Просто Джил любила все, что было старым: языки, вещи, истории и… вино.
— За бутылочку вина года удачного урожая, — обычно говорила Джил, — я бы продала своих детей. Поэтому я и не родила ни одного из чувства предосторожности.
Рожденная на Льюисе, одном из Гебридских островов, она была вскормлена мифами и легендами. В восемнадцать она переехала в Бристоль и до сих пор еще не бросила университет. Вышла замуж за человека, склонного скорее к практическим вещам, зарабатывающего тем не менее на старых вещах, — за торговца антиквариатом из Уэльса. Ради Джил муж перенес свои магазины с Суонси[168] в Бристоль, где они живут и по сей день на старой вилле, уже двадцать лет гармонично соединенные, но в разных мирах.
Между прочим, ей уже сорок два года, но в ее глазах И складках вокруг рта еще сохранилась совсем озорная беспечность, которая вместе с полностью поседевшими волосами образует весьма привлекательный контраст.
Джил являлась корифеем не только в своей профессии, но и в своем хобби обладала высокой квалификацией.
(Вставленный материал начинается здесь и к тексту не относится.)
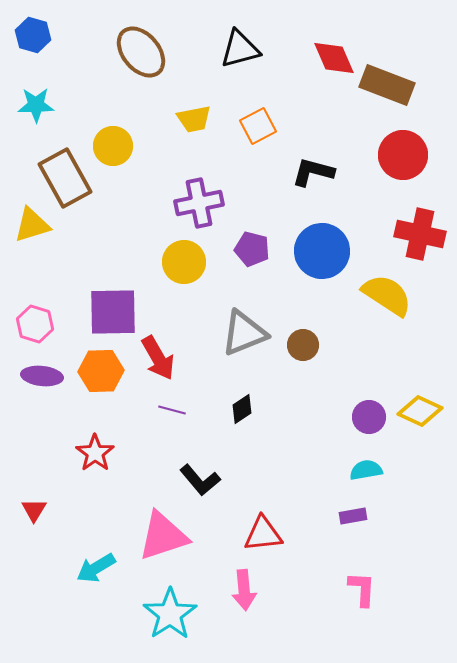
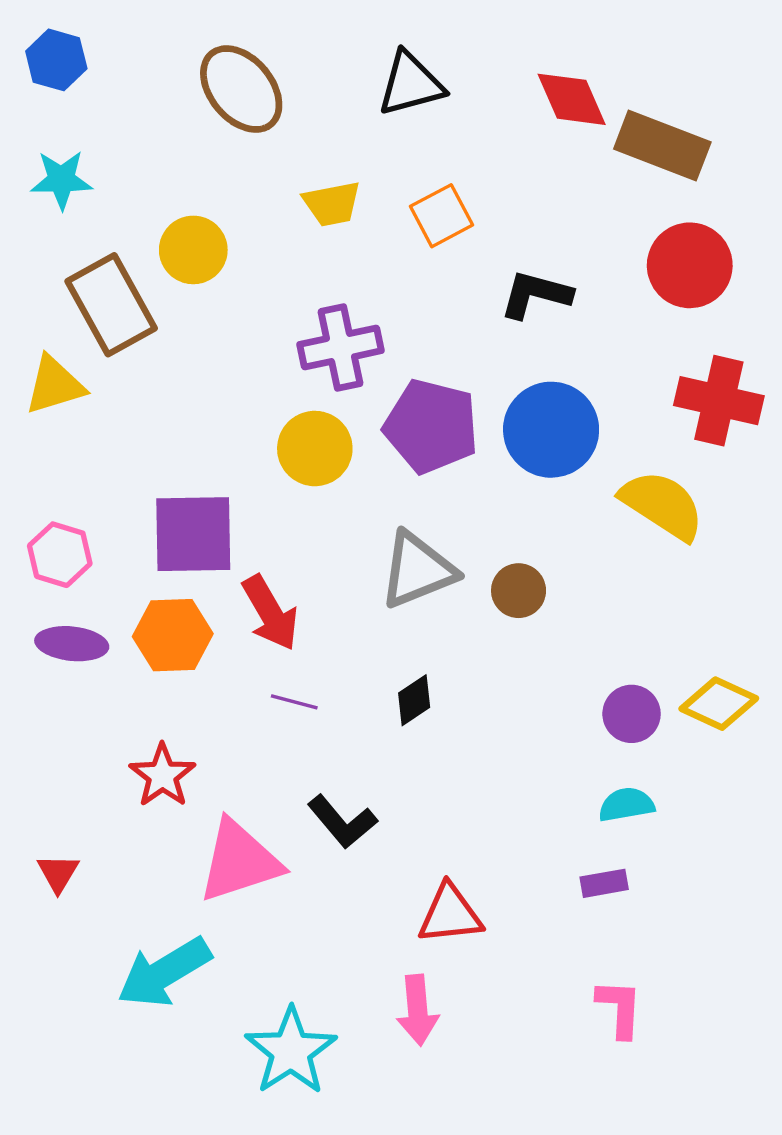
purple pentagon: (252, 249) -> (431, 426), size x1.6
pink triangle: (163, 536) -> (239, 861), moved
cyan arrow: (96, 568) -> (164, 972), size x1.4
Как знающий любитель-археолог и антрополог, она при желании многое могла порассказать, естественно, только определенным и избранным слушателям. Мне повезло принадлежать к этому кругу. В общем, достаточно об этом, и так все предельно ясно: Джил мне нравилась, я ценил ее и уважал.
Конечно, Джил вряд ли знала историю церкви Кал-бон. Но в отличие от меня она могла знать, где можно было прочитать о ней. Я даже не удивился бы, если она за короткое время достала необходимые материалы из архива, чтобы проследить историю этого места, вплоть до времен австралопитеков. Вместе со всеми мифами и легендами, окружающими эту церковь. А еще для нее было бы плевым делом достать для меня содержание баллады о Талисине.
Если, конечно, она сейчас находилась в Бристоле. И если у нее есть немного времени для меня. И если я смогу ей позвонить.
Нет сомнений, мне нужно скрыть от Хендерсона мое взлохмаченное душевное состояние: он тут же смекнет, что я что-то нашел, и постарается загнать подороже.
— Можно мне, — спросил я Хендерсона, — позвонить от вас?
Когда я вернулся на ферму, хозяин, все еще занятый со своими животными, стоял на коленях во дворе и вычесывал щеткой шерсть охотничьей собаки.